◆ Trecho do documento ◆
>>>

É nesse sentido, inclusive, precedente desta Turma Deontológica:
IMPEDIMENTO. VEREADOR. POSSIBILIDADE. IMPEDIMENTO PARCIAL DE ADVOGAR CONTRA OU A FAVOR DO PODER PÚBLICO NO QUE SE REFERE À ADVOCACIA CONTENCIOSA E CONSULTIVA. IMPEDIMENTO QUE ALCANÇA O CARGO DE PROCURADOR JURÍDICO MUNICIPAL. IMPOSSIBILIDADE DA CONCOMITÂNCIA DO CARGO DE VEREADOR COM O DE PROCURADOR JURÍDICO MUNICIPAL. Advogado eleito vereador está impedido de advogar, nas áreas contenciosa e consultiva, incluída a lavratura de pareceres, contra ou a favor de “pessoas jurídicas de direito público, empresas públicas, sociedades de economia mista, fundações públicas, entidades paraestatais ou empresas concessionárias ou permissionárias de serviço público”. Inteligência do art. 30, II, do EAOAB. Como Procurador Jurídico Municipal, que foi eleito vereador, tem por dever a defesa do Poder Público. O impedimento o alcança, ainda que exerça atividade meramente consultiva. Impossibilidade, assim, da concomitância dos cargos de vereador e Procurador Jurídico Municipal. (Processo E-3.156/05. v.u., em 19/05/05, parecer e ementa do Rel. Dr. FÁBIO DE SOUZA RAMACCIOTTI – Rev. Dr. RICARDO GARRIDO JÚNIOR – Presidente Dr. JOÃO TEIXEIRA GRANDE).
Portanto, respondendo objetivamente como solicitou o advogado à Consulente, há que se reconhecer a impossibilidade ética de cumulação do cargo de procurador municipal com a função de vereador, porque, enquanto investido no cargo de procurador, o advogado, invariavelmente, terá que advogar em favor do ente público, atuação esta expressamente vedada àquele investido do mandato de vereador, por força do artigo 30, II, do EOAB.

<<<

◆ Partes do exercício ◆
**1)** Reescreva o parecer sobre vereador e procurador municipal de "Portanto, respondendo objetivamente" a "II, do EOAB.", substituindo "Consulente" por "Requerente".
**2)** Dê continuidade ao parecer sobre vereador e procurador municipal a partir da última frase apresentada.

◆ Registros extraídos ◆
>>>

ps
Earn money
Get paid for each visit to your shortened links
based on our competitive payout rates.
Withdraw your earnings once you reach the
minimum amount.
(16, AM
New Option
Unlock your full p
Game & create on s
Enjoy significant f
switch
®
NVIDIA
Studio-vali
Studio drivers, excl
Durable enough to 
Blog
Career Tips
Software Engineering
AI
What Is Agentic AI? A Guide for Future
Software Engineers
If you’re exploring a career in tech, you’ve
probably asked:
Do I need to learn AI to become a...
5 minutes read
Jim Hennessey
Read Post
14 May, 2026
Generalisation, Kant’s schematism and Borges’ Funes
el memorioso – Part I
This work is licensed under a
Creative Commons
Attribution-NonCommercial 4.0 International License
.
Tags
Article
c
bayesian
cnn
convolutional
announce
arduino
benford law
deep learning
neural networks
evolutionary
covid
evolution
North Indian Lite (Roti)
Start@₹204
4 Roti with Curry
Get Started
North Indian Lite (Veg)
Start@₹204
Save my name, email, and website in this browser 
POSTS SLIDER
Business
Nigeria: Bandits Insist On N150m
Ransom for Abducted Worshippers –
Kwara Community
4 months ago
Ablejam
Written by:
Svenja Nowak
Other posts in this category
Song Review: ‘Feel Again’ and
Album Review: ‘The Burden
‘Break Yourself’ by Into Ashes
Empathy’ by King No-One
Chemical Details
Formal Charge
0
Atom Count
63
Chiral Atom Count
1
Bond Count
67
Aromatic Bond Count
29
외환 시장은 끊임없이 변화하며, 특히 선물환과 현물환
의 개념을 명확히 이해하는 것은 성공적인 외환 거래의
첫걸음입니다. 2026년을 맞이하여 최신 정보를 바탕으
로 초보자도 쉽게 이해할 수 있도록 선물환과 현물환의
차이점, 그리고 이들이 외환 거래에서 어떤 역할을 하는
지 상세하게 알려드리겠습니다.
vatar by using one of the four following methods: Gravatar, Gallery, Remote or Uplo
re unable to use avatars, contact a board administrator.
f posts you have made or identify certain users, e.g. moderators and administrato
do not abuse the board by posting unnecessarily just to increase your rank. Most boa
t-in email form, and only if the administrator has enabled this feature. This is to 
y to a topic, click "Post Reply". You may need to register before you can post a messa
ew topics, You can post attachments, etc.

<<<

◆ Resultados das tarefas ◆
**1)**
Portanto, respondendo objetivamente como solicitou o advogado à Requerente, há que se reconhecer a impossibilidade ética de cumulação do cargo de procurador municipal com a função de vereador, porque, enquanto investido no cargo de procurador, o advogado, invariavelmente, terá que advogar em favor do ente público, atuação esta expressamente vedada àquele investido do mandato de vereador, por força do artigo 30, II, do EOAB.

**2)**
É o parecer que submeto aos meus pares.
DECLARAÇÃO DE VOTO DA JULGADORA DRA. CRISTIANA CORRÊA CONDE FALDINI
RELATÓRIO - Adoto o relatório a respeito da consulta formulada, que trata da possibilidade de acumulação de cargo de procurador municipal com mandato eletivo de Vereador e seus reflexos quanto ao impedimento para exercício da advocacia, na forma do artigo 30, I e II, do Estatuto da Advocacia, que assim dispõe:
Art. 30. São impedidos de exercer a advocacia:
I – os servidores da administração direta, indireta ou fundacional, contra a Fazenda Pública que os remunere ou à qual seja vinculada a entidade empregadora;
II – os membros do Poder Legislativo, em seus diferentes níveis, contra ou a favor das pessoas jurídicas de direito público, empresas públicas, sociedades de economia mista, fundações públicas, entidades paraestatais ou empresas concessionárias ou permissionárias de serviço público.
PARECER - O bem fundamentado voto opinou pela incompatibilidade do exercício das funções de procurador do município em decorrência do disposto no artigo 30, inciso II, do Estatuto da Advocacia. Isto porque, em sendo incompatível aos vereadores que exerçam a advocacia, em favor ou contra as pessoas jurídicas elencadas no dispositivo, não poderia haver a compatibilização com as funções de procurador, ainda que a legislação local assim autorizasse.
Ocorre que a interpretação lançada pelo voto do I. Relator, acompanhado pelo não menos I. Revisor, parece excessivamente rigorosa, pois os dispositivos legais em questão se consubstanciam em normas restritivas, que, como tal, devem ser interpretadas restritivamente.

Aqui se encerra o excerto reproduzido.